• Extract to read:
────────

# fan made attack on titan game



## kaylin martin (Aug 2, 2013)

I need some help here. I'm planning to create a game based on the shingeki no kyojin anime series, it will be produced using Unity3d. The game will go through the story of the battle against the titans. The main character in the game will be Eren just like the manga/anime. It will go through Eren, Mikisa and Armin training to join the recon corps. The bit i need help and tips with is the gameplay element should i impliment a role playing structure and environment or make it more of an action hack/slash game or anything else?
Thanks


----------



## GameWinner (Aug 2, 2013)

You know, an Attack on Titan game is already confirmed. But I guess you still want to make your own.


----------



## Ericthegreat (Aug 2, 2013)

Make a game for $$$ instead....


----------



## Clydefrosch (Aug 2, 2013)

more hack and slash than rpg.
also, did you ever make a game before?


----------



## ilman (Aug 2, 2013)

So, you basically want opinions on what type of game to make?
Think of what suits the series better and what will be easier to make. After all, I don't think many people will be willing to work on this.
Also, if it's a fangame, bear in mind that you have to release the game for free. Companies don't like it when people steal their IPs for money.


----------



## kaylin martin (Aug 2, 2013)

ilman said:


> So, you basically want opinions on what type of game to make?
> Think of what suits the series better and what will be easier to make. After all, I don't think many people will be willing to work on this.
> Also, if it's a fangame, bear in mind that you have to release the game for free. Companies don't like it when people steal their IPs for money.


 
it will be a free game don't want to be sued


----------



## kaylin martin (Aug 2, 2013)

────────

• Objective 1:
In the thread about the fan-made Attack on Titan game, why does ilman say the game must be released for free? Answer in one to three sentences.
• Objective 2:
Write the next part of the thread about the fan-made Attack on Titan game, starting from its final heading.

────────

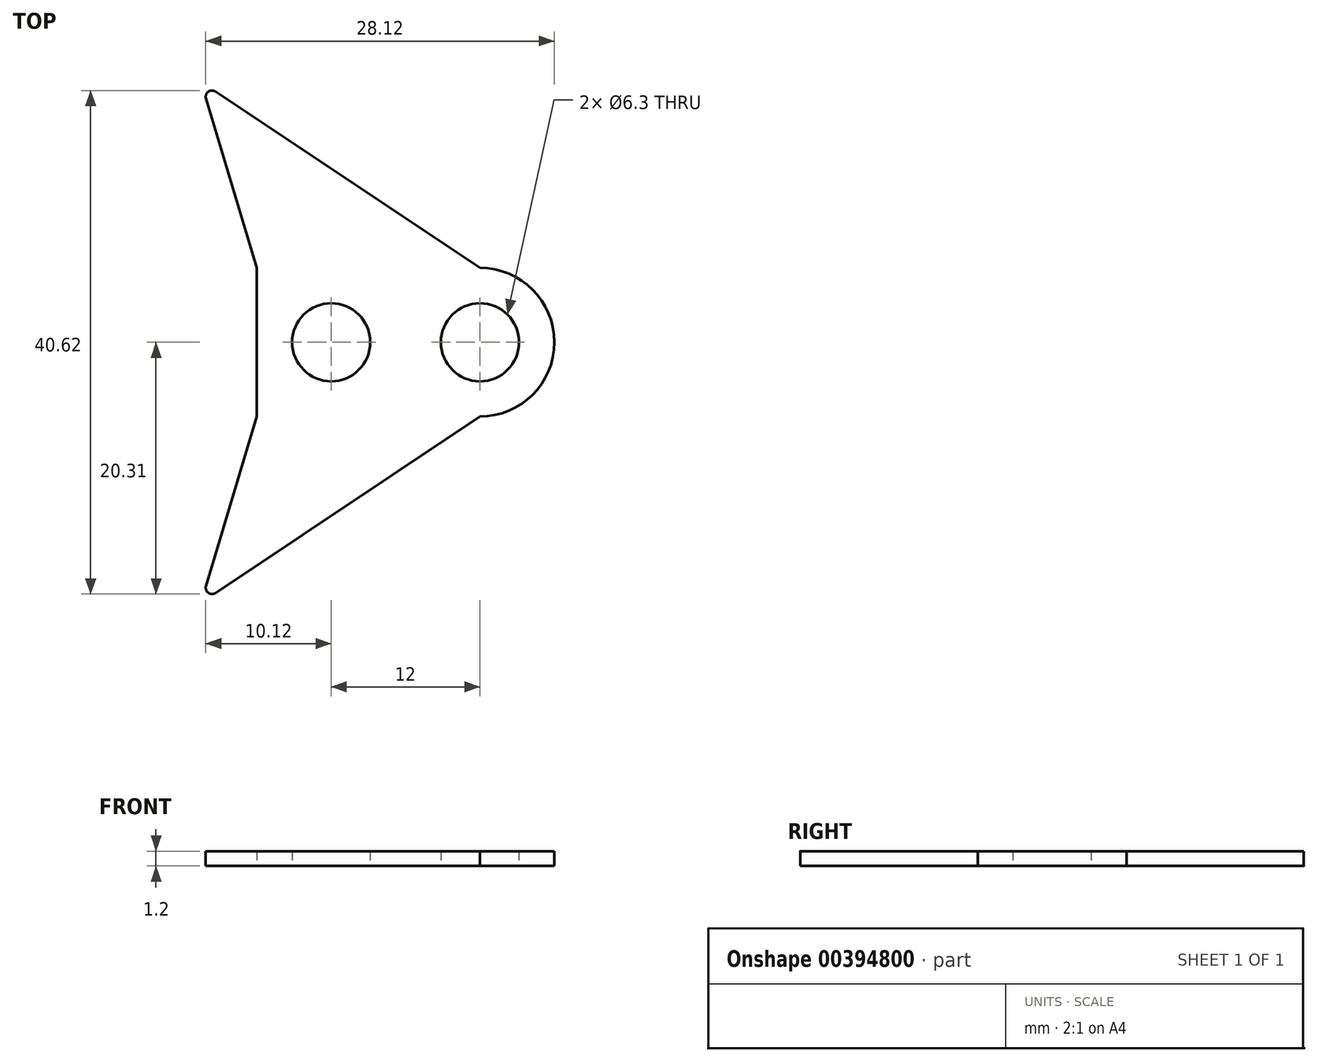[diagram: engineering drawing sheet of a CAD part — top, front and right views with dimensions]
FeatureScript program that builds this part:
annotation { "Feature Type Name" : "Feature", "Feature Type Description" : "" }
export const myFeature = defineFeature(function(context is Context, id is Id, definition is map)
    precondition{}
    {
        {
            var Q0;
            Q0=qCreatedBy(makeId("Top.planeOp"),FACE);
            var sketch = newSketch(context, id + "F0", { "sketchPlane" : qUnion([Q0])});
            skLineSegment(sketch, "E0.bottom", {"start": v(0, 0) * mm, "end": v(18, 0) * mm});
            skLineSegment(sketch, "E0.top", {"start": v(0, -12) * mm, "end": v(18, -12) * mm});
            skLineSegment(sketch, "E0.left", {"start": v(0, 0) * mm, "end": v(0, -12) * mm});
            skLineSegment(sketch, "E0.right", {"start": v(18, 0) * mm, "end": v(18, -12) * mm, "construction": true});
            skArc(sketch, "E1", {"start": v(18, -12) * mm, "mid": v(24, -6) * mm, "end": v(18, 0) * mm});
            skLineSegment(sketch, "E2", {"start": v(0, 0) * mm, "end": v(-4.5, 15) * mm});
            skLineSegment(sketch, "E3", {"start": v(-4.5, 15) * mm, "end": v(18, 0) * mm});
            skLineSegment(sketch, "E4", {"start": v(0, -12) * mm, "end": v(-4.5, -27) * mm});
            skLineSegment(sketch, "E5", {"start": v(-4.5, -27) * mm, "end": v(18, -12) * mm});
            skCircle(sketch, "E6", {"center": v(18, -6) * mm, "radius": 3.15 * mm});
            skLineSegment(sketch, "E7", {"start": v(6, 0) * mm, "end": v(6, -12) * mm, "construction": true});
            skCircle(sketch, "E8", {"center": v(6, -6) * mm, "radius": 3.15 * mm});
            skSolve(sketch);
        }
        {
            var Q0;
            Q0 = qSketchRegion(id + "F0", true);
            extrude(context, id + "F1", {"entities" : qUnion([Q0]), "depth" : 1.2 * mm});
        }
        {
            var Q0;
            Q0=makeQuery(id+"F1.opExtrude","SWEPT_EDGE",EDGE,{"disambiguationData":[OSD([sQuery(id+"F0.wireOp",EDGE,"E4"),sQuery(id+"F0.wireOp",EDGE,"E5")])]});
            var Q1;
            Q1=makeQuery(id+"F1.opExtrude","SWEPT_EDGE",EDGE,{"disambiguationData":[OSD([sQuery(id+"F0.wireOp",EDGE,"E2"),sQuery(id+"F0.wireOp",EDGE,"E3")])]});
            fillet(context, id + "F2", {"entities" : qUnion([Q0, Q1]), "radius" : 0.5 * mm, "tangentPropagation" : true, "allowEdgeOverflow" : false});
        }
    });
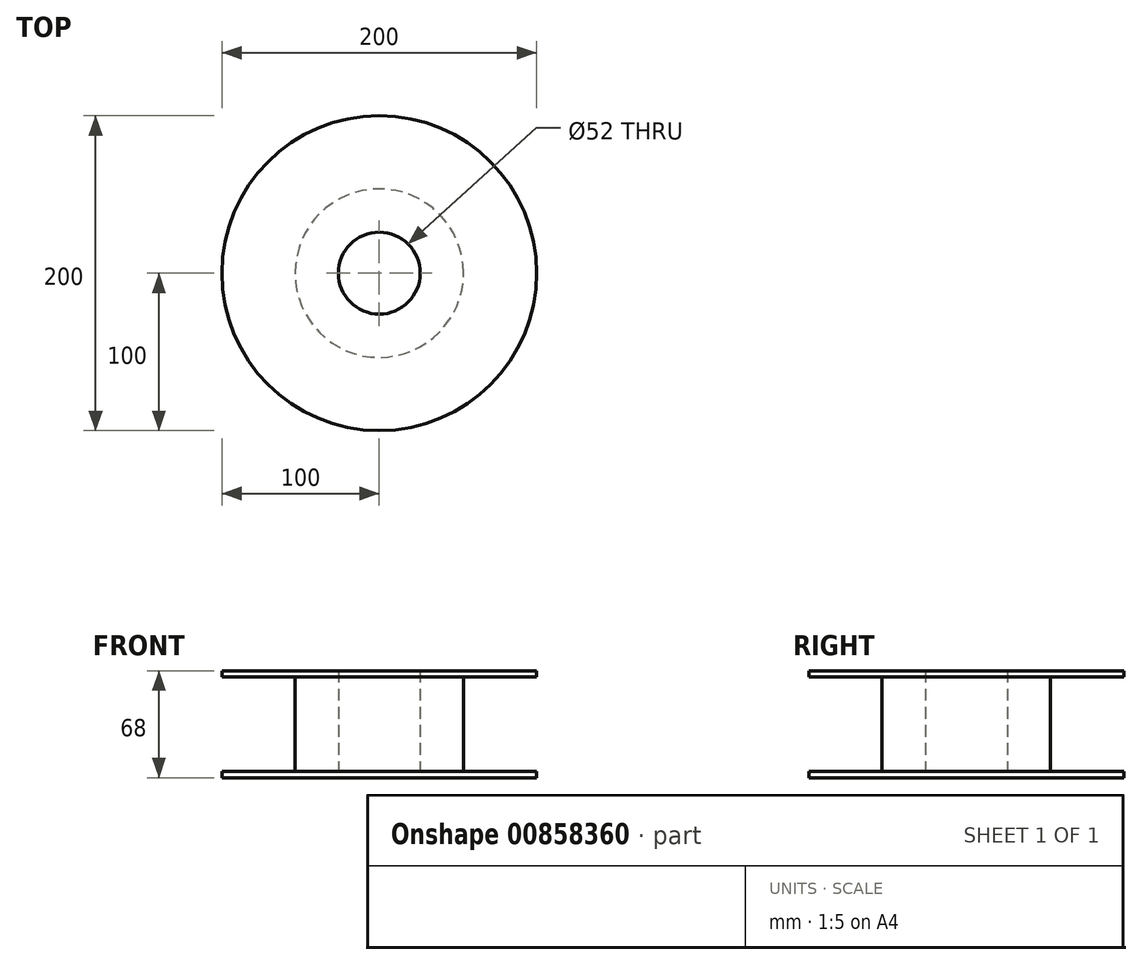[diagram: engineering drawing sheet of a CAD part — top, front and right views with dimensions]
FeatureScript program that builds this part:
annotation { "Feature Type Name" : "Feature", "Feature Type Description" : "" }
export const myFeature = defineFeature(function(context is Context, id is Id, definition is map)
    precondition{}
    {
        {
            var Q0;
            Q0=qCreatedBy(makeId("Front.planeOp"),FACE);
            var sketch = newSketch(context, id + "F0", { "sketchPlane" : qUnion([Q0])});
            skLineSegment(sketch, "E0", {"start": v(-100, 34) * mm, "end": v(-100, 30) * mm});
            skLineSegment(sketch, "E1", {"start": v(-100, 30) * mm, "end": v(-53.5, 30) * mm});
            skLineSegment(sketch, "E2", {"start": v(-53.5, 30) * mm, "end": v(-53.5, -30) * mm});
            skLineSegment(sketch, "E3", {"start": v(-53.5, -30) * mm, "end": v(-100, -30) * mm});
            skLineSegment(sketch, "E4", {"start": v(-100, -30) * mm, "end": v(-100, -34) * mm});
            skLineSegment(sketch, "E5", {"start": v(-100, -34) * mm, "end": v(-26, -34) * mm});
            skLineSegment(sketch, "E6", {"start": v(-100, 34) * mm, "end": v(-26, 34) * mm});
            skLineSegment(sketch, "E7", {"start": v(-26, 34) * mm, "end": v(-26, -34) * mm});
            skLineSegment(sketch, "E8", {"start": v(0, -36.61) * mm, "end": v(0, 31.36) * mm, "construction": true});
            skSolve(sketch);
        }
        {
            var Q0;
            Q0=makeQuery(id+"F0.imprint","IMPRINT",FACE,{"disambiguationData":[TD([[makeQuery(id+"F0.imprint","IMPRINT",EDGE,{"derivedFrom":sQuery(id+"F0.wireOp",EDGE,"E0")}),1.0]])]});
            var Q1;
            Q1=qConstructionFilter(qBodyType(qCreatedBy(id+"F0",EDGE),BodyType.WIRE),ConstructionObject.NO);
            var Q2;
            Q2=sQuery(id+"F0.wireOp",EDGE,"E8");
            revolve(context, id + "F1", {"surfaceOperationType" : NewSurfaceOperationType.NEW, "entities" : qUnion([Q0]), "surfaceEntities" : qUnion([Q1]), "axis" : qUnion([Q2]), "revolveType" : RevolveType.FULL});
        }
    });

────────

• Exercise result 1:
It is a fangame, and companies don't like it when people take their IPs to make money.

• Exercise result 2:
Clydefrosch said:


> more hack and slash than rpg.
> also, did you ever make a game before?


 
no i have never made a game before but this will serve as a learning experience.
When i say never i have done tiny things in unity like half a level sort of thing


----------



## kaylin martin (Aug 2, 2013)

also any ideas for a game name except for:
Shingeki No Kyojin: The fan made video-game


----------



## Rydian (Aug 2, 2013)

kaylin martin said:


> it will be a free game don't want to be sued


Unfortunately it doesn't have to be for-profit, there's been C&D letters on all sorts of fan projects... Chrono Trigger's remake being notable.


----------



## ilman (Aug 2, 2013)

kaylin martin said:


> it will be a free game don't want to be sued


 
Good. Now to other stuff:
Unity3D, huh. That means that you'll be using 3D graphics and such. Do you have any experience with 3D modelling and animation? If not, it'd be a better idea to stay in 2D. Also, you have to have some mechanics in your head to make a game. Otherwise if you make them up on the fly, your game will fail. You've got a story thought up, which is good, because you can build the mechanics around the story, so they fit better. After all, you wouldn't put a turn-based RPG in a Sonic game...oh wait.


----------



## p1ngpong (Aug 2, 2013)

It should be a sci fi shooter game.


----------



## kaylin martin (Aug 2, 2013)

p1ngpong said:


> It should be a sci fi shooter game.


 
I could not make that into a shooter game it would be rather... awful.
Google shingeki no kyojin and you'll know what i mean
also my last plan for a sci-fi shooter didn't go so well


----------



## kaylin martin (Aug 2, 2013)

just realised the hyperlink


----------



## Gabbynaruto (Aug 2, 2013)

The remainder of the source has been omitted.